CDS Lunch Seminar - OutPredict: multiple datasets can improve prediction of expression and inference of causality

Speaker: Jacopo Cirrone

Location: On-Line

Date: Wednesday, October 20, 2021

The Systems Biology community has invested a great deal of effort in modeling gene regulatory networks that should be able to (i) accurately predict future states and (ii) identify regulatory hubs that can be manipulated to achieve desired phenotypes. Most computational tools for the problem embody linear models (e.g. 5 * TF1 + 2*TF2 - 0.4*TF3....). However, it is well known that biological interactions are highly synergistic and non-linear.

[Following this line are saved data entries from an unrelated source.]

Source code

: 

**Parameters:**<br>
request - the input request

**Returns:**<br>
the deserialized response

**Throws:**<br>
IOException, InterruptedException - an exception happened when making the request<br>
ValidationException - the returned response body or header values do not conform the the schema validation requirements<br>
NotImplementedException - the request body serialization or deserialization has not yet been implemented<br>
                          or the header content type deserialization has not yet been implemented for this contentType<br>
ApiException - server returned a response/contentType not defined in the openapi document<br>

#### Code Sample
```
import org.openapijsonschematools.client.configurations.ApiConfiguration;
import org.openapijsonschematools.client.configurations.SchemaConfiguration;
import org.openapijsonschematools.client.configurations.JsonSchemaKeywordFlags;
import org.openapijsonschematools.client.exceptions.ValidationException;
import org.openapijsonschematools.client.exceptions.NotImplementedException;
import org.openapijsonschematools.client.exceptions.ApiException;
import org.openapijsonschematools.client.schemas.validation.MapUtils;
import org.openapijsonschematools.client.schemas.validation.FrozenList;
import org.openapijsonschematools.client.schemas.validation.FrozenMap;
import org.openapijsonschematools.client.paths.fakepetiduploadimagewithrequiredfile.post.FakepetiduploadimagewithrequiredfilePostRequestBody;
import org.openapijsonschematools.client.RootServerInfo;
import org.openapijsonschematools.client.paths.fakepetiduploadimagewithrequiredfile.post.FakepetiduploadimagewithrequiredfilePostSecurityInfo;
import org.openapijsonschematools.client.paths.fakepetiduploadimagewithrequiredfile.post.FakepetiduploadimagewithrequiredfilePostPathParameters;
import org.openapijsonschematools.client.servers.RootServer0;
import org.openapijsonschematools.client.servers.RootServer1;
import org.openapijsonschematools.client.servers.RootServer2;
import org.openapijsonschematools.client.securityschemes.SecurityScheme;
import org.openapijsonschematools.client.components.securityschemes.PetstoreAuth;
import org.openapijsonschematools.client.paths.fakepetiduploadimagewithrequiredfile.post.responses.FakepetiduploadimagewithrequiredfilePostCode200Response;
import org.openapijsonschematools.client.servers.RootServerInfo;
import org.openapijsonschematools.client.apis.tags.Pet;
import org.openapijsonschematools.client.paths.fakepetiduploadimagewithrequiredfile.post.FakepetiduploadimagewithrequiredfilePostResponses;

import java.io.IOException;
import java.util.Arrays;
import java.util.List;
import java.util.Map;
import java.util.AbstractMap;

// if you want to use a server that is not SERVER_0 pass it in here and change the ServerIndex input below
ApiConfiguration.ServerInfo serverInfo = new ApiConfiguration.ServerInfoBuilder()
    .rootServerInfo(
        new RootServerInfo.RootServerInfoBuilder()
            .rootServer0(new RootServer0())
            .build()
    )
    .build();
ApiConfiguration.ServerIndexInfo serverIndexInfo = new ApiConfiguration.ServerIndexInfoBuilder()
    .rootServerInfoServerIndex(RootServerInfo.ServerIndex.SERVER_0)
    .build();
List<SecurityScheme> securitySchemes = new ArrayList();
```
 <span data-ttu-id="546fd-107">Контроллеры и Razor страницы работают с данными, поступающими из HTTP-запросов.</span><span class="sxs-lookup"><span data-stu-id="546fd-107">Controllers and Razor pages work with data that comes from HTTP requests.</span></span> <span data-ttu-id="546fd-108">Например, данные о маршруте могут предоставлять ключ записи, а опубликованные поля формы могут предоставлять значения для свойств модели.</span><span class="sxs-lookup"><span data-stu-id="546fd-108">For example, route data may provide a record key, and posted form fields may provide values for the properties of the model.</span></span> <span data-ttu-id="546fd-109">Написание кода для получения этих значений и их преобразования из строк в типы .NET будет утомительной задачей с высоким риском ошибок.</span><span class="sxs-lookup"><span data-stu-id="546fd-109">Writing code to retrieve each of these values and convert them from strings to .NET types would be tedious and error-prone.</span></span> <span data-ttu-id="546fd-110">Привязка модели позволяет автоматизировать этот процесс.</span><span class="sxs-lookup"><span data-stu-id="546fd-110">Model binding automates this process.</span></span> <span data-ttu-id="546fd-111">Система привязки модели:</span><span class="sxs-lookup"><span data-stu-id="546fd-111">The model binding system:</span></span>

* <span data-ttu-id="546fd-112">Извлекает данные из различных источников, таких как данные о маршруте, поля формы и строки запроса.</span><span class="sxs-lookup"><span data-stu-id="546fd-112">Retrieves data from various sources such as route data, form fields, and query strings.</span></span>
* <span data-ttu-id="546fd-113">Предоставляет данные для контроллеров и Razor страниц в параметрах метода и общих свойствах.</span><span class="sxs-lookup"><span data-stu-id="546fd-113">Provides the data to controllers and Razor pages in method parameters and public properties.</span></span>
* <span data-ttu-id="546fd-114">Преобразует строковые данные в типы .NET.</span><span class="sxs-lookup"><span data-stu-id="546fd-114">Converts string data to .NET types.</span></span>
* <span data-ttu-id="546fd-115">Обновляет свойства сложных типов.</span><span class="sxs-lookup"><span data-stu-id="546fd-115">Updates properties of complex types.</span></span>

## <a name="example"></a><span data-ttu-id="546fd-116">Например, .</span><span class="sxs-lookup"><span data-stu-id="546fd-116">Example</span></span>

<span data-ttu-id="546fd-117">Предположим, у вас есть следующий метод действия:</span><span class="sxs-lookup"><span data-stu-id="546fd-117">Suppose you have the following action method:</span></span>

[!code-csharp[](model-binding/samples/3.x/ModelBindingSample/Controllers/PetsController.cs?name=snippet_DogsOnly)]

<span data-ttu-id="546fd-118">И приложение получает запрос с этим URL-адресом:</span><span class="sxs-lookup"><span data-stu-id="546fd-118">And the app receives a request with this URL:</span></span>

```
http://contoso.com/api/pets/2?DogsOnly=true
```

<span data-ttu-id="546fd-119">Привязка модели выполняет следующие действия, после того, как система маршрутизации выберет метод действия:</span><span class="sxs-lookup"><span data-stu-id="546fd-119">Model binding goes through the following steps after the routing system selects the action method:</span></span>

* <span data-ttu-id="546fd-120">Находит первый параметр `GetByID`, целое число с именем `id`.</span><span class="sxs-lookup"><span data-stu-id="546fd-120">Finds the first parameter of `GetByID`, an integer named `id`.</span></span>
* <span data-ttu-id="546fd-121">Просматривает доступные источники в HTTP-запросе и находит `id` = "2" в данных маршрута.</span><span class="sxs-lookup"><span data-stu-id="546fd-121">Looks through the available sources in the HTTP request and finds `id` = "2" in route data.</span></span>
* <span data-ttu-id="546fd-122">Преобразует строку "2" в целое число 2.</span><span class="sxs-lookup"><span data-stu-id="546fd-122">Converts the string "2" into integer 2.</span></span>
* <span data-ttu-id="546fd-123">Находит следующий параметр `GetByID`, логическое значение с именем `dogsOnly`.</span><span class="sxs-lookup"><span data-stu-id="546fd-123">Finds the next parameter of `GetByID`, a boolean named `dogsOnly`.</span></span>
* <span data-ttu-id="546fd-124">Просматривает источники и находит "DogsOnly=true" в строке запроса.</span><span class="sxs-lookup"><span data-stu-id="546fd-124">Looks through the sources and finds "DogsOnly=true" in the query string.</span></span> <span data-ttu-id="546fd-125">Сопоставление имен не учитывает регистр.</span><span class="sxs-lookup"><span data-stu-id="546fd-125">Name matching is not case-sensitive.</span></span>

Further, those tools mostly try to directly predict networks even when the discovered edges (which usually come from some assay such as Chip-seq) may have little physiological significance (e.g., may not influence gene expression).This work considers an alternative approach to inferring gene causality. Specifically, we consider the problem of predicting the expression of genes at a future time point in a genomic time series. In this, we follow the philosophy that accurate prediction often corresponds to a good understanding of causality.
The prediction may rest on several sources of data: the time point immediately preceding t, the entire target time series preceding t, and ancillary data. In biology, for example, the ancillary data may consist of a network based on binding data, data from different time series, steady state data, a community-blessed gold standard network, or some combination of those. We introduce OutPredict, which is a machine learning method for time series that incorporates ancillary steady state and network data to achieve a low error in gene expression prediction. We show that OutPredict outperforms several of the best state-of-the-art methods for prediction. The predictive models OutPredict in turn generate a causal network.Thus, this work presents an approach to the inference of causality based on predictions of out-of-sample time-points based on both steady state and time series data. Because the model for each gene identifies those transcription factors that have the most importance in prediction, those important transcription factors are the most likely causal elements for that gene. We validate those predictions for a set of well-documented transcription factors in Arabidopsis.
Because our methods apply to any situation in which there is time series data, ancillary data, and the need for non-linear causal models, we believe that this work will have a broad appeal to the scientific community, specifically those studying causality networks in any biological system.